I think it's a serious issue but comes with the territory of allowing large user demand-able resource allocation I guess. I should start a new thread but I'm not sure I should have mentioned in a thread at all. I think the right solution is to have an option to dissallow all external access to i.php, and that should be the default. When the option is set it should also be true that no themes etc pass through limitlessly arbitrary user requests to the internal interface.
Of course if the user is not allowed to make arbitrary requests, then the list of requests they can make is predetermined (even if in a complex way) and precachable. There could also be higher-permission users (bloggers or whatever) who are allowed to make arbitrary requests though.
You actually had me mostly convinced that the secure image processor option should work. I thought the fix might just be to make it more default/noticable/less-discouraged. I think it's intent was to protect content though, not system resources, but I still thought it would work.
Wow.. this works awesomely .. and with about 10 lines of code, probably 5 that actually do anyting. Once the processes aren't piling up on each other, it even works pretty fast. And it could be used with OTF either enabled or disabled, but I left it enabled. Too bad the devs made me wade through all this just so I could learn enough to figure out where to put 10 philosophically obvious lines of code.

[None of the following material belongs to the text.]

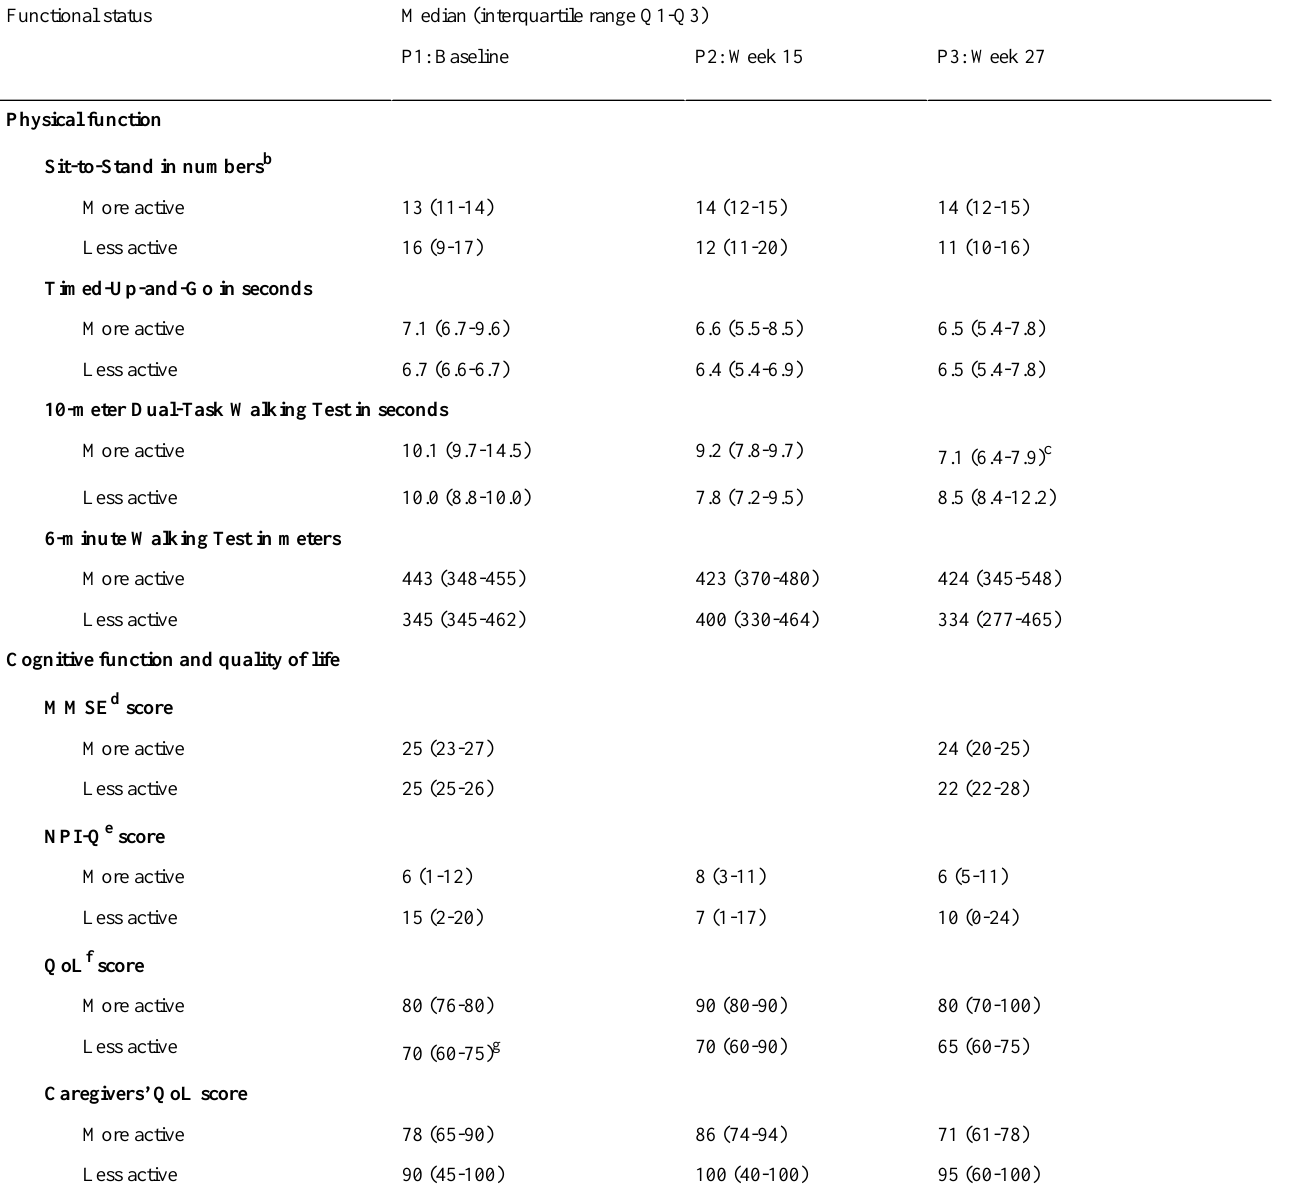
Table 4. Physical and mental function of participants who more actively (n=6) and less actively (n=3) used MBT a at home.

In less time than you all speant arguing and writing blog posts about how to not use big images, you could have just fixed this.
Of course I rewrote the whole architecture of zp in 10 lines (but I did implement IPC)
btw I didn't use fopen. It's atomic, but writing the PID into the file is not atomic and while that can be dealt with. I took an easier way, but there's an obvious better way than that or mine with slightly more work.
Now to worry about that security threat.. well this already helps it quite a bit at least.